I took some of her best loved flowers and planted them around her. Zanita behaved shockingly at the grave, uttering wild Indian yells, and protesting that her mother should not be put in a hole like a cow, but burnt on a big fire of logs that Mu-wah could make.
The Professor had recommended that she should be taken to the funeral, thinking it would have a subduing and awe-inspiring effect upon her. But as yet we had little idea of the wild spirit we had to deal with. Little Rosie, who was left behind, had formed the idea that the procession was some sort of ceremony to restore her mother to her usual state, and wept bitterly when we all returned without the coffin.
“O, where have you taken my dear mamma? Where have you put her? I would rather have her that way, quiet, and not opening her eyes, than taken away altogether. O, let me go to her!”

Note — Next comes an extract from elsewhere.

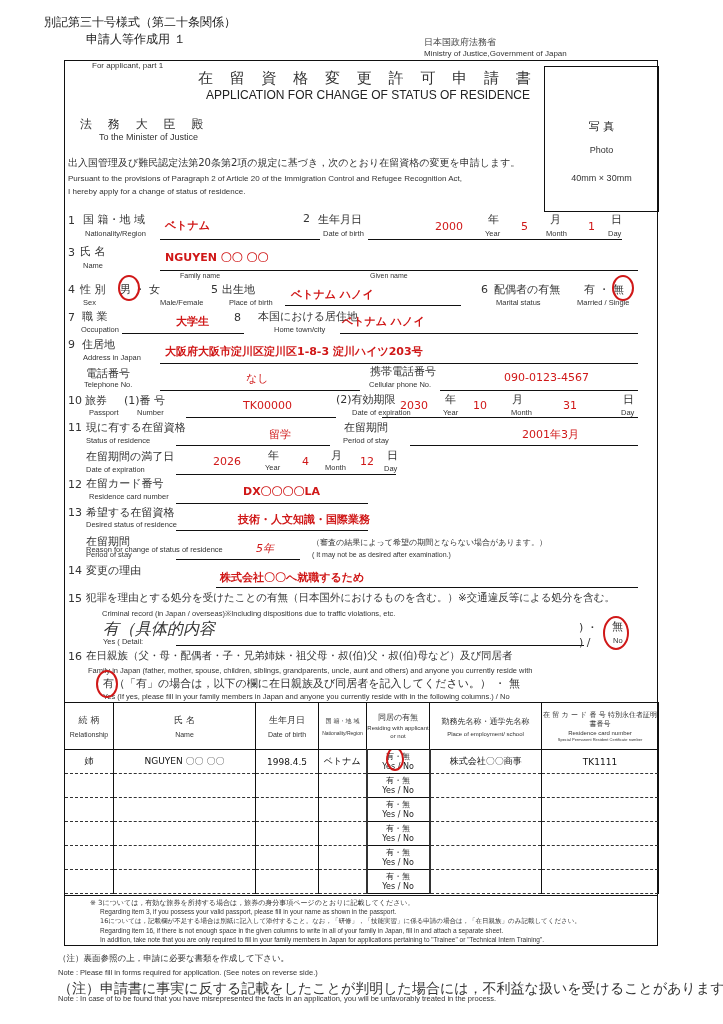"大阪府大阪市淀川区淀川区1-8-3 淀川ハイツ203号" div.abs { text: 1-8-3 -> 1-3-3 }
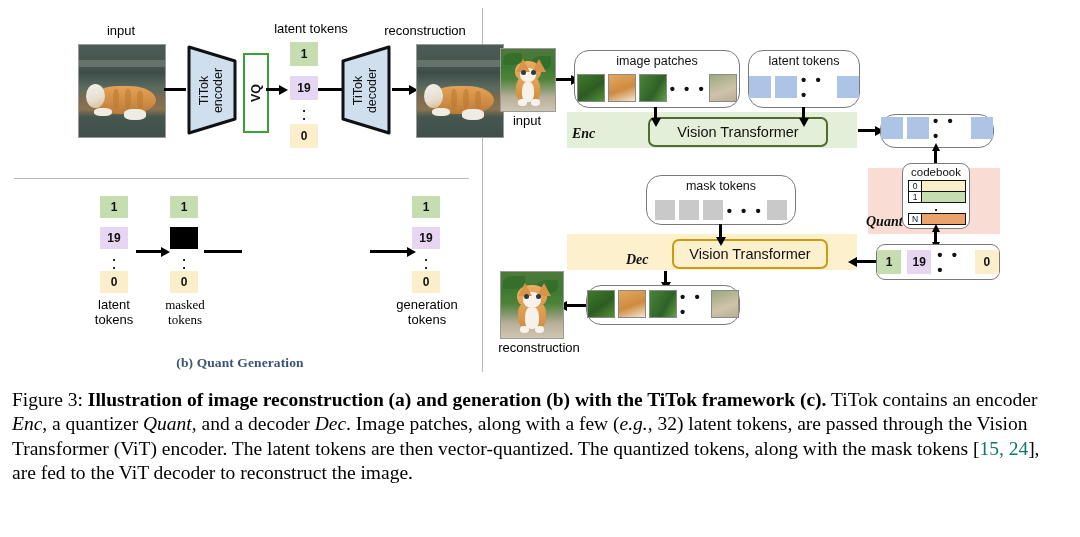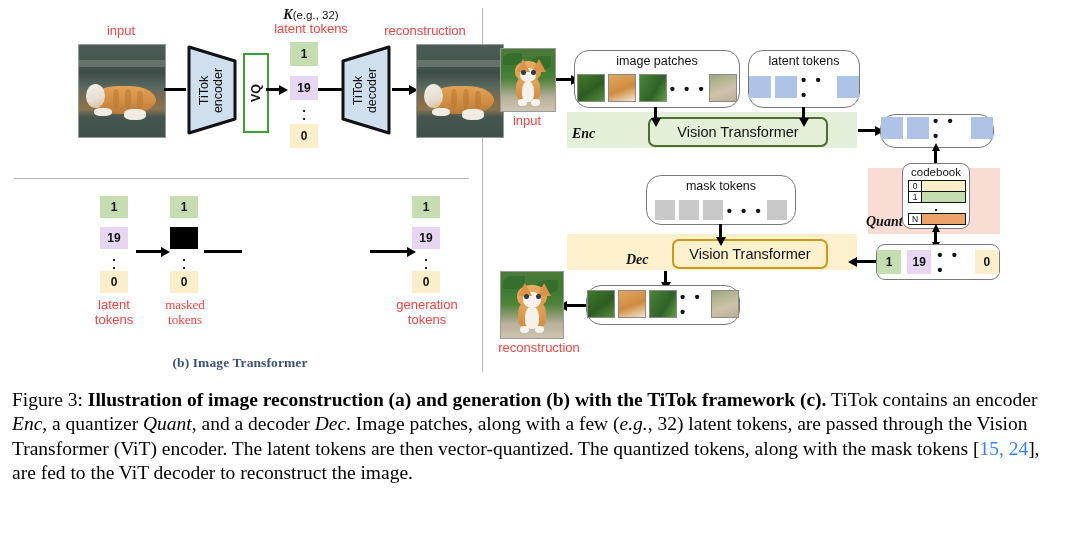"K(e.g., 32)" div.abs { html: <div> <span>K</span><span>(e.g., 32)</span> </div> -> none }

“She is gone to the Spirit Land,” said Zanita, sententiously; “but I don’t think she has gone all right, on account of putting her in the ground. She ought to have been burnt.”
Rosie’s eyes dilated with horror.
“And if you want to go to her, Cozy, I’ll put you on a big pile and burn you up, and you’ll go quite straight. O, wouldn’t you blaze!” she cried,—“you are so fat!”
Poor Cozy burst into a fit of despair.
“Zanita,” I said, “cease teasing the child. How can you be so cruel?” I took Rosie to my heart and soothed her.
I persuaded my husband to remain in the Valley as long as possible, for Oswald Naunton’s sake; for although he was now calm and subdued from the effect of reaction, yet he was evidently a broken-hearted man, and would never be himself again.
The light of life had left him, and only existence remained; and O, what a weary thing is mere existence! Living until it is time to die. Life a hopeless waiting, and dread speculation of what the next may be.